Here’s why that’s wrong: put yourself, for just a second, in the shoes of a teacher during an emergency. In addition to following school protocol, you’re trying to keep a room full of children quiet and hidden in a VERY scary time. Overwhelming doesn’t even begin to describe such a situation. But this is exactly why you should be training your teachers more often – you want your teachers following your protocol as if it were second nature. There will be way too much happening to expect a teacher to read an instruction manual, so they likely just won’t do it.
Train your teachers often. Similar to many state recommendations, we suggest that teachers go through a safety protocol refresher at least once a year.
2. Drills are critically important.
Last year, only about ⅔ of schools did lockdown drills at all. Let that sink in for a moment.

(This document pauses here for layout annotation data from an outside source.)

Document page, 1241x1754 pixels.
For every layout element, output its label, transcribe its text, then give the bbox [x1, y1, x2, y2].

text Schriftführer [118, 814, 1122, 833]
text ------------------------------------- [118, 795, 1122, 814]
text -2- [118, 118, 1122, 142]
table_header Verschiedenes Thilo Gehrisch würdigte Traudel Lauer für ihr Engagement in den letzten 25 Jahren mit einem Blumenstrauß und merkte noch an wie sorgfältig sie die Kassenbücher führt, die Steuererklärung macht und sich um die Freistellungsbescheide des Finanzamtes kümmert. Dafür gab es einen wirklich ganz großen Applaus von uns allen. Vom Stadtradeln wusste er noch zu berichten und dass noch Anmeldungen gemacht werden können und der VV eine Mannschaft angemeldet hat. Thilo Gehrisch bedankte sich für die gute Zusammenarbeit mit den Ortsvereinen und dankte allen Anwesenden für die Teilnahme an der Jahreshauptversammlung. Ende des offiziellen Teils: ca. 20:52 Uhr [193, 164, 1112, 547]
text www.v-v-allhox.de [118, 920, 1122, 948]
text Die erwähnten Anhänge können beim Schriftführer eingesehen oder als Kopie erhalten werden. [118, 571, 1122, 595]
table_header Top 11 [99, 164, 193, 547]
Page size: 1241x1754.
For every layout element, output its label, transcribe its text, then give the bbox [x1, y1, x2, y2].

If getting teachers to follow protocol is a challenge, imagine getting a classroom full of children to all be ready and able to act accordingly during a crisis. Even worse, many “shelter-in-place” events can last for 4 hours (or more)! Just like with faculty, you want your students to know exactly where to go and what to do during any emergency.
Plus, drills enable you and your school to notice problems with your protocols before there’s even an emergency. Ruvna’s accountability app, for example, analyzes many aspects of drill performance to help identify bottlenecks in your processes. We often see schools that are able to use this data to reduce their drill time by 50% or greater. This data is really, really, important.
3. Build communication strategies into your protocol
Teachers spend almost the entire school day with their students. If there’s a student missing, injured, or in need of any sort of attention, teachers likely are among the first to know about it. You should make it as straightforward as possible for a teacher to communicate with the school during a crisis. The faster teachers can communicate this information the faster students can get the help they need.
If you aren’t sure where communication bottlenecks might be hiding in your security protocols, pay special attention during your next drill to the different logical “steps” that occur, and how long it takes to move between these steps. For example, if you’re able to evacuate your building in 3-4 minutes, but it takes 25+ minutes to account for the student body, that’s a big red flag that there’s a communication problem in between evacuation and accounting for students.
Many schools have so many steps and hurdles through which information must travel before reaching the right eyes. Schools that ease this communication flow have a huge advantage when it comes to safety and security. If you’re looking to use technology in your emergency protocols, make sure the app/software/platform makes it easier, not harder, for everyone to share information.